Exercise: Please print the whole listing again, exactly as shown.

Input data:
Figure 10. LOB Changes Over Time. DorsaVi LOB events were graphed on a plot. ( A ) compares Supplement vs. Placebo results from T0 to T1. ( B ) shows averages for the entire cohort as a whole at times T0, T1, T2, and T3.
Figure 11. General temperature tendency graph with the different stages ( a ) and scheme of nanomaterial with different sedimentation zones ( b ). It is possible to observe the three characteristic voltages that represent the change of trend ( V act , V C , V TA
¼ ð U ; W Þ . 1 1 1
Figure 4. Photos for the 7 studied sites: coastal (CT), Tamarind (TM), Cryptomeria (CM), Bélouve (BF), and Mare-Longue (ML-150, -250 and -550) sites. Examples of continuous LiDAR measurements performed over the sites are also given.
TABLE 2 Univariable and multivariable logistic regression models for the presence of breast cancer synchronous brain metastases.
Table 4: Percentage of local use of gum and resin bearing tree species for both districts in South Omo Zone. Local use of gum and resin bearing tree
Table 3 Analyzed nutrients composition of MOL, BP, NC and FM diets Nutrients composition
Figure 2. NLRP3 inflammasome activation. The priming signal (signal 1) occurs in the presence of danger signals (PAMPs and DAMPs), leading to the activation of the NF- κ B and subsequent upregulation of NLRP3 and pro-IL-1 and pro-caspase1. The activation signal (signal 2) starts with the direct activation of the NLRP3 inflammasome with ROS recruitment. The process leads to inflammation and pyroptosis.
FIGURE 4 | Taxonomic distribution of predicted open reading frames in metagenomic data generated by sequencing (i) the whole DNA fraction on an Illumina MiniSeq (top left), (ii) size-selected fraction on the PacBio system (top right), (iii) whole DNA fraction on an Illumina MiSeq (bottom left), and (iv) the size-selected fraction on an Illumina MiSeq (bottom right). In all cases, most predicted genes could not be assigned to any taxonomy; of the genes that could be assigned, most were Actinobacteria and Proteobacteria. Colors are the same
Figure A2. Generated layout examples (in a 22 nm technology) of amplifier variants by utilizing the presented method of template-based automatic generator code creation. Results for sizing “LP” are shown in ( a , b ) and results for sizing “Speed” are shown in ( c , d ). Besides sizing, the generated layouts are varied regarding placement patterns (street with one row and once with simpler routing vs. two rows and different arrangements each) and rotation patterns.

Answer box:
Figure 10. LOB Changes Over Time. DorsaVi LOB events were graphed on a plot. ( A ) compares Supplement vs. Placebo results from T0 to T1. ( B ) shows averages for the entire cohort as a whole at times T0, T1, T2, and T3.
Figure 11. General temperature tendency graph with the different stages ( a ) and scheme of nanomaterial with different sedimentation zones ( b ). It is possible to observe the three characteristic voltages that represent the change of trend ( V act , V C , V TA
¼ ð U ; W Þ . 1 1 1
Figure 4. Photos for the 7 studied sites: coastal (CT), Tamarind (TM), Cryptomeria (CM), Bélouve (BF), and Mare-Longue (ML-150, -250 and -550) sites. Examples of continuous LiDAR measurements performed over the sites are also given.
TABLE 2 Univariable and multivariable logistic regression models for the presence of breast cancer synchronous brain metastases.
Table 4: Percentage of local use of gum and resin bearing tree species for both districts in South Omo Zone. Local use of gum and resin bearing tree
Table 3 Analyzed nutrients composition of MOL, BP, NC and FM diets Nutrients composition
Figure 2. NLRP3 inflammasome activation. The priming signal (signal 1) occurs in the presence of danger signals (PAMPs and DAMPs), leading to the activation of the NF- κ B and subsequent upregulation of NLRP3 and pro-IL-1 and pro-caspase1. The activation signal (signal 2) starts with the direct activation of the NLRP3 inflammasome with ROS recruitment. The process leads to inflammation and pyroptosis.
FIGURE 4 | Taxonomic distribution of predicted open reading frames in metagenomic data generated by sequencing (i) the whole DNA fraction on an Illumina MiniSeq (top left), (ii) size-selected fraction on the PacBio system (top right), (iii) whole DNA fraction on an Illumina MiSeq (bottom left), and (iv) the size-selected fraction on an Illumina MiSeq (bottom right). In all cases, most predicted genes could not be assigned to any taxonomy; of the genes that could be assigned, most were Actinobacteria and Proteobacteria. Colors are the same
Figure A2. Generated layout examples (in a 22 nm technology) of amplifier variants by utilizing the presented method of template-based automatic generator code creation. Results for sizing “LP” are shown in ( a , b ) and results for sizing “Speed” are shown in ( c , d ). Besides sizing, the generated layouts are varied regarding placement patterns (street with one row and once with simpler routing vs. two rows and different arrangements each) and rotation patterns.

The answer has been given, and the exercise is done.